Lately, Restivo has been growing pineapples in the back yard. “They’re not like the pineapples you buy in the store, all hard,” he said. “I let them stay on the plant until they get soft and gold. To say they smell good would be an understatement.” Sometimes he volunteers to go into the woods near the lagoon—“where other people wouldn’t dare go,” Neidecker said—to distribute food to homeless people who sleep there.
A few times a week, when the weather is good, Restivo goes to the beach and casts for snook and bluefish and tarpon. Mostly he catches them and then lets them go. In his living room, he’d hung a placard that reads, “The charm of fishing is that it is the pursuit of what is elusive but attainable, and a perpetual series of occasions for hope.” “Sitting there in the prison cell and filing motion after motion after motion, and you’re hopeful—it’s kind of the same thing,” he told me.
Restivo said that he wasn’t impatient to receive his money—“I’m used to waiting”—and that he didn’t fantasize about what he would do with eighteen million dollars.
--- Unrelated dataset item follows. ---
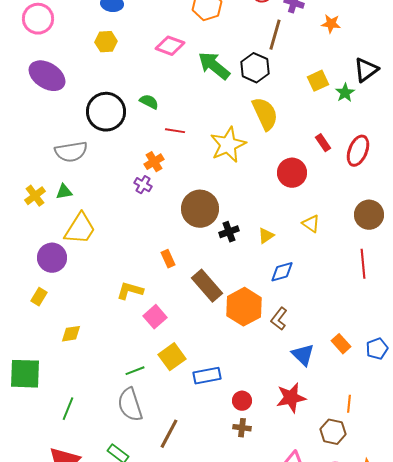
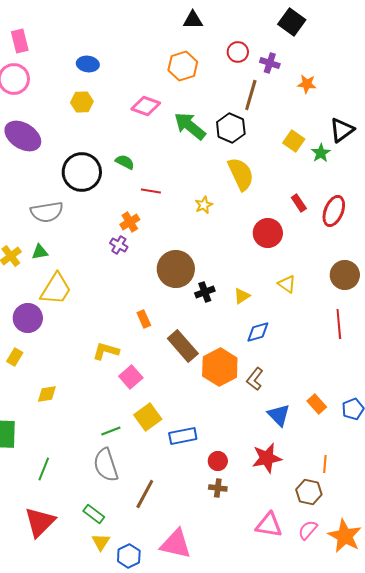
yellow square: (318, 81) -> (294, 141), turned -30
yellow star: (228, 145) -> (204, 205), size x0.5

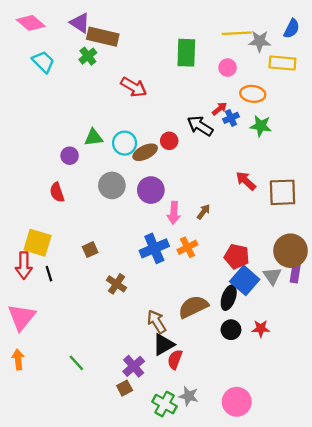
He thought about it for a moment. “I mean, listen, I would, like, you know, bless myself with a nice boat.” He already had a name for it: Best Revenge.
Whether or not the money comes through, Neidecker and Restivo are looking forward to doing some travelling. “John wants to go to Alaska and go ice fishing,” she said. “We both want to go to Northern California. But roughing it? No.” She meant no camping out: she wanted to travel in a Winnebago. Neidecker’s retirement from the post office was not far off; soon she would get her pension, and they could go whenever they wanted. She shrugged and said, “I’ve done my time.” ♦
*An earlier version of this article misstated John Ciampoli’s position.